You can install the package directly from PyPI:

pip install rasterizer

Usage

Here are some examples of what you can do with rasterizer.

import geopandas as gpd
from rasterizer import rasterize_polygons

polys = gpd.read_file("polygons.gpkg")
area_raster = rasterize_polygons(polys, your_x_grid, your_y_grid, polys.crs, mode="area")

# Enable a tqdm progress bar when processing large geometry collections.
area_raster = rasterize_polygons(
    polys,
    your_x_grid,
    your_y_grid,
    polys.crs,
    mode="area",
    progress_bar=True,
)

Rasterizing Lines

You can rasterize lines in either binary or length mode.

Binary Mode Length Mode
Lines - Binary Lines - Length

Rasterizing Polygons

You can rasterize polygons in either binary or area mode.

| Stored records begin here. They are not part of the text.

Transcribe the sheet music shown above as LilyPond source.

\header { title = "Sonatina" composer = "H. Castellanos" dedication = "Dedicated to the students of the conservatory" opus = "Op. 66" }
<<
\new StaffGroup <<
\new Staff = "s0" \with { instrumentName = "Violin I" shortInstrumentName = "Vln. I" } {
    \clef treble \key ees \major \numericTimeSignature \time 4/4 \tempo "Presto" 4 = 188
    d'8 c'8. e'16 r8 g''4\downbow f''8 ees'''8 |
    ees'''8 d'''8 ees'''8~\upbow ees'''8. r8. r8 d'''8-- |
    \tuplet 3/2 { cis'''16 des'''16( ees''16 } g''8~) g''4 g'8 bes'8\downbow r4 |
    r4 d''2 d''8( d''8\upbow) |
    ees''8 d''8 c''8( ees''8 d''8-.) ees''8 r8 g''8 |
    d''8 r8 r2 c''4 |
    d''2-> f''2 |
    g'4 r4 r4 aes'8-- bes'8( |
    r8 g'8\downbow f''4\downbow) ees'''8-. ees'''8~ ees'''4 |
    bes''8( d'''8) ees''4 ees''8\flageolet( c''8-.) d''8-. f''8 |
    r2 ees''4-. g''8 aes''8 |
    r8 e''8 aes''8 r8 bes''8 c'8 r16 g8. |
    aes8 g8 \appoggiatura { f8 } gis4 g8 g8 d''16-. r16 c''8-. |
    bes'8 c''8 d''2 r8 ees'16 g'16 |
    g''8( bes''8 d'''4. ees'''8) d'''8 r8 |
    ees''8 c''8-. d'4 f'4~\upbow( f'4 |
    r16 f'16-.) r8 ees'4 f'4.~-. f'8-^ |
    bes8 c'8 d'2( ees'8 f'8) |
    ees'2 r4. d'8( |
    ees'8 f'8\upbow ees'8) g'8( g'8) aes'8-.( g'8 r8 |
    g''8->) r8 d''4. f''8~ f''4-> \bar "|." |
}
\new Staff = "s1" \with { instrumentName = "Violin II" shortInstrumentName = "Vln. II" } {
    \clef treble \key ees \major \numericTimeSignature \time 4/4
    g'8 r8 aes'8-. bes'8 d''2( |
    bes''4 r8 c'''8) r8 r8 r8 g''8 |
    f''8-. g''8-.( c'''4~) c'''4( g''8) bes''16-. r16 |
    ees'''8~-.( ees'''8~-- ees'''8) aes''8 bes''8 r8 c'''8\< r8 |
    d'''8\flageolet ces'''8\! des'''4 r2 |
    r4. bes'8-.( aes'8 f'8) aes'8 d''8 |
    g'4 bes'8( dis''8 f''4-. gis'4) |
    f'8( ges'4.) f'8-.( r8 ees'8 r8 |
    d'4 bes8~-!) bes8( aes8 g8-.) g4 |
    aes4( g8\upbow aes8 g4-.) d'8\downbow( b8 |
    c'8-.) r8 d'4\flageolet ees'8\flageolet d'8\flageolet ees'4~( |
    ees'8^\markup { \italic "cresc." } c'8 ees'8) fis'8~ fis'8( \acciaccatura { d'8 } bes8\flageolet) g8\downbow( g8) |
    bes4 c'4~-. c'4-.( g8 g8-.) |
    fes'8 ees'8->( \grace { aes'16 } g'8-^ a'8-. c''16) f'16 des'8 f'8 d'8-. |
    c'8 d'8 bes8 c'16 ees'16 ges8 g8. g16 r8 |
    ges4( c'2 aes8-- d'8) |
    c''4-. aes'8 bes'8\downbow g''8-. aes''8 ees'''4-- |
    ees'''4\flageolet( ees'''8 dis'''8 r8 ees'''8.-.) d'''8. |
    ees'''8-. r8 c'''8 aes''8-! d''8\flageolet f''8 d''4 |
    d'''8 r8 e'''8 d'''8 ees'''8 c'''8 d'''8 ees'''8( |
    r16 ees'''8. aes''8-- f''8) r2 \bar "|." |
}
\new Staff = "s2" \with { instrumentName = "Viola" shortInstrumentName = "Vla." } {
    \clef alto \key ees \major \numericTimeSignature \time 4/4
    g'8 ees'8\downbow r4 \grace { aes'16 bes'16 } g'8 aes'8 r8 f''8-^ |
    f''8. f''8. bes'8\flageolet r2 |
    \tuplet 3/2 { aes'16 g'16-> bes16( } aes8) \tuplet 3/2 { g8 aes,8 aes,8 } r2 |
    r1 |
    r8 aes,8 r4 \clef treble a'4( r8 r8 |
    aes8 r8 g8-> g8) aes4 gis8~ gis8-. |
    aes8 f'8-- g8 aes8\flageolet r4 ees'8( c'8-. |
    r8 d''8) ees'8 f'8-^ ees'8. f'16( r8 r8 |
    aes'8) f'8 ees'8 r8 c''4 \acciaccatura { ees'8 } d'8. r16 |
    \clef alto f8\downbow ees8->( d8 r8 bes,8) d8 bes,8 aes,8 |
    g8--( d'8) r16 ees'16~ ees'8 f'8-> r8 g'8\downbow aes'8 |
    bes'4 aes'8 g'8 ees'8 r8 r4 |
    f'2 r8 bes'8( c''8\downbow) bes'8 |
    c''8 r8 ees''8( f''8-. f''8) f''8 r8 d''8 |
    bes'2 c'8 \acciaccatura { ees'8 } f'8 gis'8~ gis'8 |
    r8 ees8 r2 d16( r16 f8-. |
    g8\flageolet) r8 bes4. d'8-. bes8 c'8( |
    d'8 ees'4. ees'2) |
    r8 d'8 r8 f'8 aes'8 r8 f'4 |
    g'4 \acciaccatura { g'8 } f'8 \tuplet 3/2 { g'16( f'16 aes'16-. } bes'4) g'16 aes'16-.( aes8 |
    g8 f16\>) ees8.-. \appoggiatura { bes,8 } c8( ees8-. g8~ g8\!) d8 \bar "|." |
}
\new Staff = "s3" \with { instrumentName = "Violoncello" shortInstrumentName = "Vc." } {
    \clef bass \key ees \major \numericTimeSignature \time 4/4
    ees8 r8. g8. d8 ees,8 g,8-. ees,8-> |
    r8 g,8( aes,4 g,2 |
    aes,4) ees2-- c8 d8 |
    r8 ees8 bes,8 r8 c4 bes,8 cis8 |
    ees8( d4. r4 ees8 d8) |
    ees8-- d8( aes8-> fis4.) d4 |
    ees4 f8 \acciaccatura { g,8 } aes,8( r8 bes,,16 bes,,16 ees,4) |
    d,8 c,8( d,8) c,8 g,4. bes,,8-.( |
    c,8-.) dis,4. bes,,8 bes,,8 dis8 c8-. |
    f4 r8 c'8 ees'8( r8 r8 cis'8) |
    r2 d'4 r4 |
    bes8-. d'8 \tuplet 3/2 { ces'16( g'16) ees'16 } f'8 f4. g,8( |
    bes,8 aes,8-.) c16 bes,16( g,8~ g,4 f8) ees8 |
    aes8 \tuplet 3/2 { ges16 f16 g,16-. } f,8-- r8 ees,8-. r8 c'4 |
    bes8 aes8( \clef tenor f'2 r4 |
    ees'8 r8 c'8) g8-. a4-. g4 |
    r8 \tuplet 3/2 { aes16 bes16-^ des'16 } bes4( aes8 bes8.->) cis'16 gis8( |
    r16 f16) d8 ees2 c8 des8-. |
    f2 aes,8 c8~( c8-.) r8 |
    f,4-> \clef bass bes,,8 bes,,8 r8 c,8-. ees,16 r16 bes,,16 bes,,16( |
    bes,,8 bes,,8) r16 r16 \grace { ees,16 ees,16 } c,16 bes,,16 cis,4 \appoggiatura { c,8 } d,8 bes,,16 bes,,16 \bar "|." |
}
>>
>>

For polygon workloads, rasterizer picks an internal strategy per polygon. Small polygon bounding boxes are handled with exact per-cell clipping. Larger ones use a signed per-edge area accumulation: each edge distributes exact area and cover contributions over the cells it crosses, and a row sweep turns the running cover into interior fill. Boundary cells keep exact fractional areas while the total cost scales with edge-cell crossings plus bbox size instead of re-clipping the polygon for every boundary cell.

Binary Mode Area Mode
Polygons - Binary Polygons - Area

Large Dataset Showcase

This real-world example uses 606,667 building polygons on a 10 m Lambert-93 grid covering Paris. The area rasterization step completes in 3.9 s on a regular laptop used as the local documentation machine for a 2804 x 1978 grid.

import geopandas as gpd
import numpy as np
from rasterizer import rasterize_polygons

buildings = gpd.read_file(
    "BDT_3-5_GPKG_LAMB93_D075-ED2026-03-15.gpkg",
    layer="batiment",
    columns=[],
)

xmin, ymin, xmax, ymax = buildings.total_bounds
x = np.arange(xmin, xmax, 10.0)
y = np.arange(ymin, ymax, 10.0)

coverage = rasterize_polygons(buildings, x=x, y=y, crs=buildings.crs, mode="area")

Large dataset showcase

The full walkthrough, including the benchmark context and reproduction script, is available in the large dataset showcase documentation.

Why rasterizer

This package provides functionalities that are not present in rasterio.features, such as area and length-based rasterization. It is also lighter and faster than using more general GDAL-based solutions because it is specialized for regular rectilinear grids instead of arbitrary raster layouts. GDAL's rasterization only burns values per pixel; it cannot return exact fractional area or length contributions without an expensive workaround. The common workaround is to rasterize at a much finer resolution and then downsample with averaging, which approximates the true area/length but is not exact and can be slow, e.g.:

gdal_rasterize -burn 1 -tr 1 1 -ot Float32 -of GTiff input.gpkg tmp_fine.tif
gdalwarp -tr 10 10 -r average tmp_fine.tif out_area_approx.tif

Doing this purely in geopandas by generating one polygon per grid cell and overlaying it with the input geometry is also slow because it creates a huge number of tiny geometries, triggers expensive overlay operations, and scales poorly with grid size.

That speed-up comes with a deliberate constraint: rasterizer is built for regular, axis-aligned rectangular grids, not for arbitrary affine transforms or irregular meshes.